*DATA SHOWN*
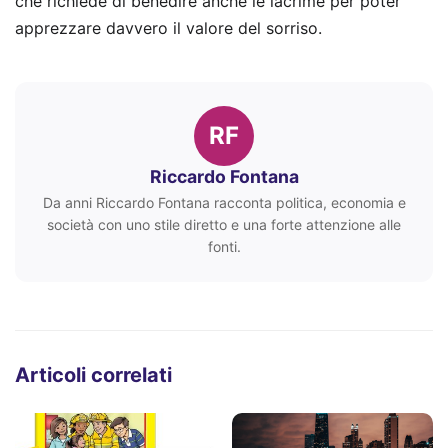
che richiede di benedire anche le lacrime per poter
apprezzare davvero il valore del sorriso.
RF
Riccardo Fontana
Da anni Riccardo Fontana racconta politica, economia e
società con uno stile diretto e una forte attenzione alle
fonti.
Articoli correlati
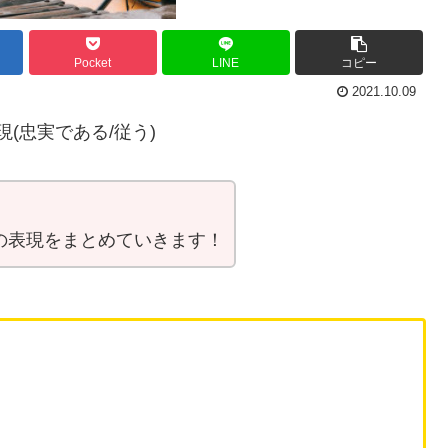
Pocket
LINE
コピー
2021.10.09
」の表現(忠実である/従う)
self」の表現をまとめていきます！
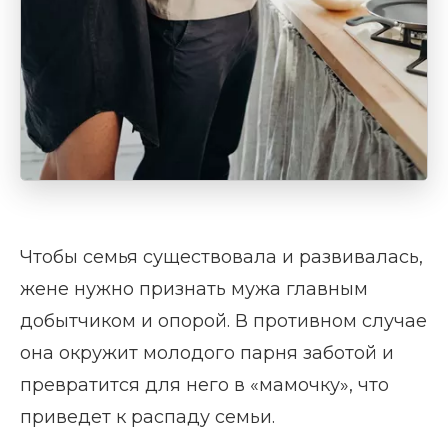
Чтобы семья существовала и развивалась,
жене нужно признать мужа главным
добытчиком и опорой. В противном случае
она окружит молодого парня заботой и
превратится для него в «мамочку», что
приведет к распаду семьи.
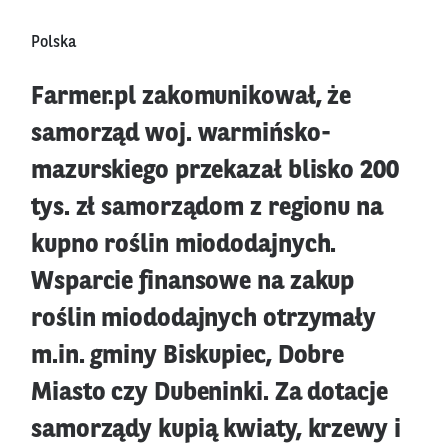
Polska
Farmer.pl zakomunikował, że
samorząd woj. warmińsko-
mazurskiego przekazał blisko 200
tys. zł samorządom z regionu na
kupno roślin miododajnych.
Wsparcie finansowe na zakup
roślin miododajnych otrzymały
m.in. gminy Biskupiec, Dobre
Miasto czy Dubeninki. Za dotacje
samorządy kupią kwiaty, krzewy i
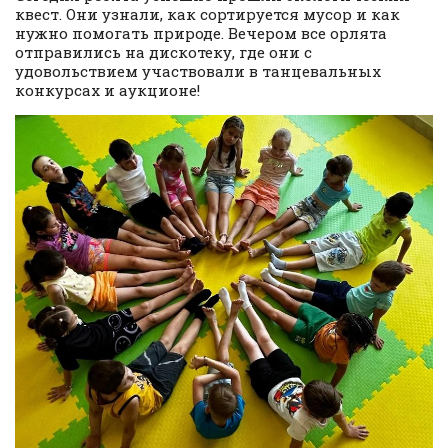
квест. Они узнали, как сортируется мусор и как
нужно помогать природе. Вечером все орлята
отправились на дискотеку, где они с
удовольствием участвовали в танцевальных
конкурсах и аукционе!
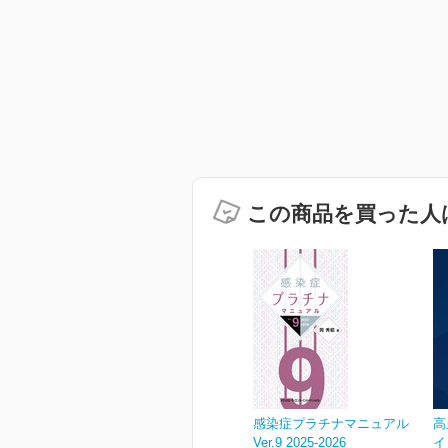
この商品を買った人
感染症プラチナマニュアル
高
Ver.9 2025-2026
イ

*WORK INSTRUCTIONS*
Leave the pictures out and output the rest of the listing exactly.

*TASK RESULT*
che richiede di benedire anche le lacrime per poter
apprezzare davvero il valore del sorriso.
RF
Riccardo Fontana
Da anni Riccardo Fontana racconta politica, economia e
società con uno stile diretto e una forte attenzione alle
fonti.
Articoli correlati
Pocket
LINE
コピー
2021.10.09
」の表現(忠実である/従う)
self」の表現をまとめていきます！
Чтобы семья существовала и развивалась,
жене нужно признать мужа главным
добытчиком и опорой. В противном случае
она окружит молодого парня заботой и
превратится для него в «мамочку», что
приведет к распаду семьи.
Polska
Farmer.pl zakomunikował, że
samorząd woj. warmińsko-
mazurskiego przekazał blisko 200
tys. zł samorządom z regionu na
kupno roślin miododajnych.
Wsparcie finansowe na zakup
roślin miododajnych otrzymały
m.in. gminy Biskupiec, Dobre
Miasto czy Dubeninki. Za dotacje
samorządy kupią kwiaty, krzewy i
квест. Они узнали, как сортируется мусор и как
нужно помогать природе. Вечером все орлята
отправились на дискотеку, где они с
удовольствием участвовали в танцевальных
конкурсах и аукционе!
この商品を買った人
感染症プラチナマニュアル
高
Ver.9 2025-2026
イ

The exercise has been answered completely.